Our results support that some portions of the sub-arc lithospheric mantle have δ18O values higher than the upper mantle. Such mantle reservoirs have refractory compositions and commonly do not significantly contribute to typical island-arc basalts in normal subduction zones. This might be the reason that such an 18O-enriched mantle reservoir is “invisible” from oxygen isotope compositions of typical island-arc basalts13. In anomalous tectonic settings like arc rifting, however, this non-convecting cold mantle could melt to produce arc magmas with high δ18O values17. On the other hand, arc magmas could also achieve the 18O-enriched signatures through interaction (e.g., contamination) with shallow high-δ18O lithospheric mantle during ascending to surface18.

Methods

Major elements were measured on individual minerals using a JEOL JXA-8100 electron microscope with an accelerating potential of 15 kV and sample current of 10 nA at the Institute of Geology and Geophysics, Chinese Academy of Sciences (IGGCAS).
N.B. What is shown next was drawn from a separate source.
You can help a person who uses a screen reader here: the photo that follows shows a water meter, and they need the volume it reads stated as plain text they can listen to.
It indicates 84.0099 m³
Trace elements of clinopyroxene and orthopyroxene were analyzed using a laser ablation inductively coupled mass spectrometer (LA-ICP-MS) at IGGCAS. The LA-ICP-MS system consists of a 193 nm Geolas Pro laser coupled to an Agilent 7500a ICP-MS. Isotopes were measured in peak-hopping mode. A repetition rate of 8 Hz was used during analyses for all minerals. A spot size of 80 μm was used for the analyses of clinopyroxene, whereas a spot size of 120 μm was used for orthopyroxene. The NIST 610 glass was used as an external calibration standard and isotope 43Ca was selected as an internal standard to quantify the analyses. The CaO content of NIST 610 used in the calculation is 11.45 wt.%. The data were reduced using the GLITTER 4.0 program.
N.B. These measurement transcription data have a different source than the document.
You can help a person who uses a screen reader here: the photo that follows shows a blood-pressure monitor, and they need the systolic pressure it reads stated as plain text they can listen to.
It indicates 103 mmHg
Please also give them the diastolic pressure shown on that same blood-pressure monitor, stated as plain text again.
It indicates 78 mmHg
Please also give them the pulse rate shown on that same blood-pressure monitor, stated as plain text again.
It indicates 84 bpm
Oxygen isotope compositions of olivine were analyzed in situ using CAMECA IMS-1280 ion microprobe at IGGCAS. Sample grains were prepared in epoxy adjacent to grains of a San Carlos olivine intralaboratory standard and then polished to a flat, smooth surface. The Cs+ primary beam was accelerated at 10 kV with an intensity of ca. 2 nA. The spots size was about 20 μm in diameter (10 μm beam diameter plus 10 μm raster). An electron gun was used to compensate for sample charging during analysis. Secondary ions were extracted with a ~10 kV potential. Oxygen isotopes were measured in multi-collector mode with two off-axis Faraday cups with each analysis consisting of 16 cycles × 4 s counting time. The instrumental mass fractionation factor is corrected using San Carlos olivine standard with δ18OVSMOW = 5.25‰ (ref. 33). Point-to-point uncertainty for δ18O was typically better than 0.4‰ (2 SD).